Data provided →
*** Begin section ***

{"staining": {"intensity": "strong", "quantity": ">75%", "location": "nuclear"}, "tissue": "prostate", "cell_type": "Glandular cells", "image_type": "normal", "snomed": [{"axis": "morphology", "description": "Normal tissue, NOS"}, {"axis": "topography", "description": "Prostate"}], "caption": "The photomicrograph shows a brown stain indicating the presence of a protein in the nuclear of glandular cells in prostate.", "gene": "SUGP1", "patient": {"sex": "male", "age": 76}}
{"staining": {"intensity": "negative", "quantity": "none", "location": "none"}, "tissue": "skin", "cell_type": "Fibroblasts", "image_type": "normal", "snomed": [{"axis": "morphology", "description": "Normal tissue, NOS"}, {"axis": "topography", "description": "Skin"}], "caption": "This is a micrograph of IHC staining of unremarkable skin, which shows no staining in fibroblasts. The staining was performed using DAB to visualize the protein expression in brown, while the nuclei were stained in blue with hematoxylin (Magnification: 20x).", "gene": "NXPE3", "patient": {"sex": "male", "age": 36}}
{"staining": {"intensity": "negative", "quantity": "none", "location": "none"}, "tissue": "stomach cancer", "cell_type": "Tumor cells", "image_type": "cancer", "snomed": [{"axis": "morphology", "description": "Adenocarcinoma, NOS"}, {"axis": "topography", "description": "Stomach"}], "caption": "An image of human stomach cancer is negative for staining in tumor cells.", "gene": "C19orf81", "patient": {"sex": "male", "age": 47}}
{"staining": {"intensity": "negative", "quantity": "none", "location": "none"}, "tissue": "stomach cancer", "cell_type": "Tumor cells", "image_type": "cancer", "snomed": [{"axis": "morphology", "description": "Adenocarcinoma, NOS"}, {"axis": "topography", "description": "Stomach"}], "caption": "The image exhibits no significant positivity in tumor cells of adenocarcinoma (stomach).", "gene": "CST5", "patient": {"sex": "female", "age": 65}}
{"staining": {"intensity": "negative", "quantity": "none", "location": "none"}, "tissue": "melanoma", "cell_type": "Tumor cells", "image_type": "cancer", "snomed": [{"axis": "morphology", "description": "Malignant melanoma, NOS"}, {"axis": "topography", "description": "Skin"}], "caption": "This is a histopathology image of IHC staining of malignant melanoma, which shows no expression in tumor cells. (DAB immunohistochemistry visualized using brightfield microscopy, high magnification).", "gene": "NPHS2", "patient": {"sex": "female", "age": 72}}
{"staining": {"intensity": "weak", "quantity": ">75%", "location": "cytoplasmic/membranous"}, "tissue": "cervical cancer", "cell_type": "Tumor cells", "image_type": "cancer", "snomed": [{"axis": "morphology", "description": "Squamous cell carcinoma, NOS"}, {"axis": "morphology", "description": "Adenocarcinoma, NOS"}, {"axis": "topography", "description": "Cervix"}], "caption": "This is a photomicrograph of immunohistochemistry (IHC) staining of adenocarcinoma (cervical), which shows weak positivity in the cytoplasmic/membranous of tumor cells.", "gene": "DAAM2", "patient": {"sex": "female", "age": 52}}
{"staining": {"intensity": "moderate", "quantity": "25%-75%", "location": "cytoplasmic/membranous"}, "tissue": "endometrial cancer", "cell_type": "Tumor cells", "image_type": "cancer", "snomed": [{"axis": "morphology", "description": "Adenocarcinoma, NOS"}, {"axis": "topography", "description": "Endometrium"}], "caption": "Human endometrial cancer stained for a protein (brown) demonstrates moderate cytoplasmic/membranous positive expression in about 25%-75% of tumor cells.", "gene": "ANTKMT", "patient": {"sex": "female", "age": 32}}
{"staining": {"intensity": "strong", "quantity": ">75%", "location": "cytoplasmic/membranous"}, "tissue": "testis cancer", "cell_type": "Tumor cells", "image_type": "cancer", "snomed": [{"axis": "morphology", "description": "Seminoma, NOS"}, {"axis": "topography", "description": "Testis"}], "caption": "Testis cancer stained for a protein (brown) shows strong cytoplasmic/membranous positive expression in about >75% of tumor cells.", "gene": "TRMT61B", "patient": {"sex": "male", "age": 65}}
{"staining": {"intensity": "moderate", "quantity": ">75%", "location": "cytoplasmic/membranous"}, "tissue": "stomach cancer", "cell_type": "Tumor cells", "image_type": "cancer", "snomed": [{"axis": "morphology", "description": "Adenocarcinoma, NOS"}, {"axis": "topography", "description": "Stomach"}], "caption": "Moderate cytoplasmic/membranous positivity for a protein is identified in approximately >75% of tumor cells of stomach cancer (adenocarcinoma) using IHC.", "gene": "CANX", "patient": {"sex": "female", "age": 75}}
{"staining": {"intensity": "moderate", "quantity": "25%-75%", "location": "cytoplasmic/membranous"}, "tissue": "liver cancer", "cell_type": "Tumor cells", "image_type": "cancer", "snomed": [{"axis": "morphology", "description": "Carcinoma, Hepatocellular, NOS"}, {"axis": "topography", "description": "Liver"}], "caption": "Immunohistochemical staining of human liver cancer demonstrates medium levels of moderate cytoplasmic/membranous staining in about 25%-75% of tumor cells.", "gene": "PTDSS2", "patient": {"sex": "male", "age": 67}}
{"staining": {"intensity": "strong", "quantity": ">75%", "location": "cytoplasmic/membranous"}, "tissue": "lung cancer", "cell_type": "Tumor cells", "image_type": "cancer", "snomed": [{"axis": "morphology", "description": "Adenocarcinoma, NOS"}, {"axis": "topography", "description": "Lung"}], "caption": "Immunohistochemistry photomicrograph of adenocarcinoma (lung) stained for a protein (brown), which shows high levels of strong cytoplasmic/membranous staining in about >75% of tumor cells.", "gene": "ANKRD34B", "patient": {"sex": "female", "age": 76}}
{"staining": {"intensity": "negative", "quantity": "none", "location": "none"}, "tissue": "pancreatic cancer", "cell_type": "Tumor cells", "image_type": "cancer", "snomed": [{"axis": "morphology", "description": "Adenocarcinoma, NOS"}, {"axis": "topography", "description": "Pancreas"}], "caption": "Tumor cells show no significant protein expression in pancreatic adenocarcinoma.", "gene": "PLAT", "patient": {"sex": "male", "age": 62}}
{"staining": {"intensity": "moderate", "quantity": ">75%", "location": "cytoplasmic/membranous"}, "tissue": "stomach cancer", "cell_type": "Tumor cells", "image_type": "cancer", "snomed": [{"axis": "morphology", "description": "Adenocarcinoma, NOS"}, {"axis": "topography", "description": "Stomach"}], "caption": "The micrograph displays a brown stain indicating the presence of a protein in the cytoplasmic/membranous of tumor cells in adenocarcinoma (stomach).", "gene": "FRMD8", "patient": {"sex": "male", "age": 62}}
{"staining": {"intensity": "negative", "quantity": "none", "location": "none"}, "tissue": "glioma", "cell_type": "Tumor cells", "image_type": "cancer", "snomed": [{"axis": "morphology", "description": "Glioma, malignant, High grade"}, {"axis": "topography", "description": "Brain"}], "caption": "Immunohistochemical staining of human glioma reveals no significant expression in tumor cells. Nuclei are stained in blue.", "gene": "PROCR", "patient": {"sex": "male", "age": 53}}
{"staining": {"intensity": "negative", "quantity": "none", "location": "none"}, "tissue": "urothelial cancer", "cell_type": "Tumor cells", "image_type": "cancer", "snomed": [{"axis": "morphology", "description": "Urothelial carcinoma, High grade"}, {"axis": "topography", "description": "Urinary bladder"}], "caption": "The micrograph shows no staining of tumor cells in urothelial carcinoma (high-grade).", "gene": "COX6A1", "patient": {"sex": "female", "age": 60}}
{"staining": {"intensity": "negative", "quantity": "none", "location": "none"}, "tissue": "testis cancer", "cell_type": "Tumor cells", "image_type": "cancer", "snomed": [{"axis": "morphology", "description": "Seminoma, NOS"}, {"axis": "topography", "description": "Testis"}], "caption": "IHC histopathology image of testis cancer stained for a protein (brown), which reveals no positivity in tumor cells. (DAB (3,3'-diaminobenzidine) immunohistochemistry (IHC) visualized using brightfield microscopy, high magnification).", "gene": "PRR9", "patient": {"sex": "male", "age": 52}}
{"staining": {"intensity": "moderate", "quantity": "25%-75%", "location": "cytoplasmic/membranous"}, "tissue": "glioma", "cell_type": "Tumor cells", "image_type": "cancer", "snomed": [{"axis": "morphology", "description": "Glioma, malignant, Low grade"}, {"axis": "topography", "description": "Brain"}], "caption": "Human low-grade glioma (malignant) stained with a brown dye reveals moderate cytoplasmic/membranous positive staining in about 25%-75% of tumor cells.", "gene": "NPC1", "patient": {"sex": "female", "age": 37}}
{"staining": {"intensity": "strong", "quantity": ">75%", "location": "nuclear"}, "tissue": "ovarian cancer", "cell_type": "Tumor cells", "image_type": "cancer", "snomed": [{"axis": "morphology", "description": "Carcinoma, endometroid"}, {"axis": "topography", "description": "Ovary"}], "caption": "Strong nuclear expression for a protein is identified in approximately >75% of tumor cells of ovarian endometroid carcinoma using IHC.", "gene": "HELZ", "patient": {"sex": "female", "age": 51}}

*** End section ***

What this task involves → Using only the listing above, restate exactly the lines from the line containing "image exhibits no" through the line containing "is a histopathology", both included.

The answer →
{"staining": {"intensity": "negative", "quantity": "none", "location": "none"}, "tissue": "stomach cancer", "cell_type": "Tumor cells", "image_type": "cancer", "snomed": [{"axis": "morphology", "description": "Adenocarcinoma, NOS"}, {"axis": "topography", "description": "Stomach"}], "caption": "The image exhibits no significant positivity in tumor cells of adenocarcinoma (stomach).", "gene": "CST5", "patient": {"sex": "female", "age": 65}}
{"staining": {"intensity": "negative", "quantity": "none", "location": "none"}, "tissue": "melanoma", "cell_type": "Tumor cells", "image_type": "cancer", "snomed": [{"axis": "morphology", "description": "Malignant melanoma, NOS"}, {"axis": "topography", "description": "Skin"}], "caption": "This is a histopathology image of IHC staining of malignant melanoma, which shows no expression in tumor cells. (DAB immunohistochemistry visualized using brightfield microscopy, high magnification).", "gene": "NPHS2", "patient": {"sex": "female", "age": 72}}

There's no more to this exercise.